**PAGE EXCERPT:**
The problem statement for remove-first calls for returning a new copy of the collection with the first instance of item removed. Is this really idiomatic for Python? It is certainly possible to write remove-first as a destructive function that actually modifies the original collection by removing the first instance of item. In fact, such a destructive method is built-in to the list class (list.remove(item)). But removing from the middle of a Python list is not an especially efficient operation, and Python has a culture of slices, comprehensions, and many other list operations that return fresh copies. So yes, I think it is reasonable to talk about how to write a non-destructive removal in Python.

Now remember, for the purposes of this article, we're trying to look at how to translate iterative algorithms, so it's a cheat to use built-in constructs that work around this.

So this doesn't count, because it uses the built-in destructive removal:
def removeFirst(itemToRemove, coll):
newColl = coll[:] # copies the collection
try:
newColl.remove(itemToRemove) # throws an error if item is not present
return newColl
except:
return newColl


Nor does this, although this is arguably the most idiomatic Python version of removeFirst, because it uses the built in index function which handles the iteration behind the scenes:
def removeFirst(itemToRemove, coll):
try:
i = coll.index(itemToRemove)
return coll[:i] + coll[i+1:]
except:
return coll[:]


In Python, the standard practice for writing such a function in an iterative fashion is to create a new list, and then iterate over the items of the initial list, adding the appropriate ones to the new list, and then returning the new list at the end. This pattern of setting up an accumulator, and then using a for loop to add things to the accumulator, is a common one in Python. For this particular problem, in English you might say, "I'm going to go through the items, adding them one at a time to the new collection. If I hit one that matches the item to remove, I skip it and add the rest of the items directly to the new collection."

But is it better to iterate directly over the items, or is it better to iterate over the indices and access the items through the indices? When possible, it's preferred to iterate directly over the items, but unfortunately, Python has no good way to express "the rest of the items" once you hit an item that matches the one to remove. You can only get at "the rest of the items" if you know the index in order to take a slice from there to the end. So iterating through items versus iterating through indices yield slightly different strategies for this particular problem.

If you really wanted to iterate directly over the items, you'd probably need to use a flag to track whether you've already removed the first occurrence of the item:

def removeFirst(itemToRemove, coll):
newCollection = []
alreadyRemovedItem = False
for item in coll:
if (alreadyRemovedItem):
# We've already removed the first instance of item
# so we're just in "copy" mode
newCollection.append(item)
else:
# We need to test whether the item matches itemToRemove
if (item == itemToRemove):
# don't copy this item over, but set alreadyRemovedItem flag
alreadyRemovedItem = True
else:
newCollection.append(item)
return newCollection


which could be refactored by reorganizing the if/else branches into the shorter:

def removeFirst(itemToRemove, coll):
newCollection = []
alreadyRemovedItem = False
for item in coll:
if (alreadyRemovedItem or item != itemToRemove):
newCollection.append(item)

**TASKS TO CARRY OUT:**
[A] From the remove-first excerpt, return everything from "Now remember, for" down to "work around this.", copied word for word.
[B] Decide whether each statement agrees with the remove-first excerpt, answering yes or no and quoting the deciding words: (i) The list class has a built-in destructive method for removing an item. (ii) Removing from the middle of a Python list is an especially efficient operation. (iii) When possible, iterating over indices is preferred to iterating directly over the items.
The rows come from a separate source.

**INFORMATION GIVEN:**
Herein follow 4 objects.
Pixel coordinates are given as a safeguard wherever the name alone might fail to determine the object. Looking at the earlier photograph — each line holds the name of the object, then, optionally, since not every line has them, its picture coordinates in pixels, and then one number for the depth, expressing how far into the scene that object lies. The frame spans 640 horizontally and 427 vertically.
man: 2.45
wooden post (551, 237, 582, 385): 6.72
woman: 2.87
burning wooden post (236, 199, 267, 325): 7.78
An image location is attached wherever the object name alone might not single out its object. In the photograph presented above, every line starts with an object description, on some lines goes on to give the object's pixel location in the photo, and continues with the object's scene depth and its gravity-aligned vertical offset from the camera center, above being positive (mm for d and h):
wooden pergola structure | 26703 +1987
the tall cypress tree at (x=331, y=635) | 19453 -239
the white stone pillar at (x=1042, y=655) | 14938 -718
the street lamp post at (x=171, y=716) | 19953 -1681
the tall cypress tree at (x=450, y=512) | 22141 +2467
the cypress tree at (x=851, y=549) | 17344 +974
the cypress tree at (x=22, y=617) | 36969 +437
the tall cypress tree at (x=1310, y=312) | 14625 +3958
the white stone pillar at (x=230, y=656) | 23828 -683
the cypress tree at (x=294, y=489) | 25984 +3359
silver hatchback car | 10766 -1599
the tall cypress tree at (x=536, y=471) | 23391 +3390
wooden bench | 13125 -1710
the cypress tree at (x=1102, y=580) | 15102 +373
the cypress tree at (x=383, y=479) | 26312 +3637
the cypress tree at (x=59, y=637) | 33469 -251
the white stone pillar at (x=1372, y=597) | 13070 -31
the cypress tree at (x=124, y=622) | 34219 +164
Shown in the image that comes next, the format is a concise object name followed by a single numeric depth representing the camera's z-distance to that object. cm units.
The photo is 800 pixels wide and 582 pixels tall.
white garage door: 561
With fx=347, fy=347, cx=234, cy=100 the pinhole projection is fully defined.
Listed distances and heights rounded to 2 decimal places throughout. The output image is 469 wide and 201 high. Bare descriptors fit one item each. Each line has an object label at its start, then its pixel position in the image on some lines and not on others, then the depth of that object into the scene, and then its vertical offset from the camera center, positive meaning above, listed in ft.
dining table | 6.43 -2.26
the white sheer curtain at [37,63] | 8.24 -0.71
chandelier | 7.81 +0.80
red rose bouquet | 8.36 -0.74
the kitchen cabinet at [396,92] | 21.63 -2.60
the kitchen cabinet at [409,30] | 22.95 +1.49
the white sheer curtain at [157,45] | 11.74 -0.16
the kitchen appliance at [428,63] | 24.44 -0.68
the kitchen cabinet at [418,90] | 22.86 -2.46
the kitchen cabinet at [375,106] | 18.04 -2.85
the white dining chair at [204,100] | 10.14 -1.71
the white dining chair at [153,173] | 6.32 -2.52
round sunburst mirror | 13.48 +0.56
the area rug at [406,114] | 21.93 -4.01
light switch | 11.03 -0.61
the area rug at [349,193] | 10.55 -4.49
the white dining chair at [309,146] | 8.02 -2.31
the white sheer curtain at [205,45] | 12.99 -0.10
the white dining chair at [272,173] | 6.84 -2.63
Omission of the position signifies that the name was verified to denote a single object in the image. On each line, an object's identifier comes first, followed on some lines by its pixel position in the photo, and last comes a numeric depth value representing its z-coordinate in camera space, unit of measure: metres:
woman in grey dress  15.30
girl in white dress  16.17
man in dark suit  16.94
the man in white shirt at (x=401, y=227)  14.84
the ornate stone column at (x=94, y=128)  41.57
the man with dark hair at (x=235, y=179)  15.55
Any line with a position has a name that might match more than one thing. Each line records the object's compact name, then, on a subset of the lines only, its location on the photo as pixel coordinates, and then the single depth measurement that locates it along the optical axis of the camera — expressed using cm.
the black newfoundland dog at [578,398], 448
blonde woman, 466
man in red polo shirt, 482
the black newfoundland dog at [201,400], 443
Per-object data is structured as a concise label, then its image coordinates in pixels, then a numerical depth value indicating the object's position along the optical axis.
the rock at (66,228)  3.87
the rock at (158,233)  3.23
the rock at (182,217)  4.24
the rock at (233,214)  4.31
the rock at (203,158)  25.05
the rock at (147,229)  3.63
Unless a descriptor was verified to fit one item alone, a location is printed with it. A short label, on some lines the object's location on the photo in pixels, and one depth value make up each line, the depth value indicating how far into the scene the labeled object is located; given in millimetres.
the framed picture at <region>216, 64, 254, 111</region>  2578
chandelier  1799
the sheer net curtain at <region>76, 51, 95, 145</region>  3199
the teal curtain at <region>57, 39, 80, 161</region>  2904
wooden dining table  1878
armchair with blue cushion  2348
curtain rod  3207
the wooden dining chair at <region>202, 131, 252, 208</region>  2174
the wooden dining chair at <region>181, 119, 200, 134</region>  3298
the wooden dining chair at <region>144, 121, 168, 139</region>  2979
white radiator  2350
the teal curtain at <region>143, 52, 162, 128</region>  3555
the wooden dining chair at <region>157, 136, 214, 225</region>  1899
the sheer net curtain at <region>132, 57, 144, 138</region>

**SET OF ANSWERS:**
[A]
Now remember, for the purposes of this article, we're trying to look at how to translate iterative algorithms, so it's a cheat to use built-in constructs that work around this.

[B]
(i) Yes: "such a destructive method is built-in to the list class (list.remove(item))"
(ii) No: "removing from the middle of a Python list is not an especially efficient operation"
(iii) No: "When possible, it's preferred to iterate directly over the items"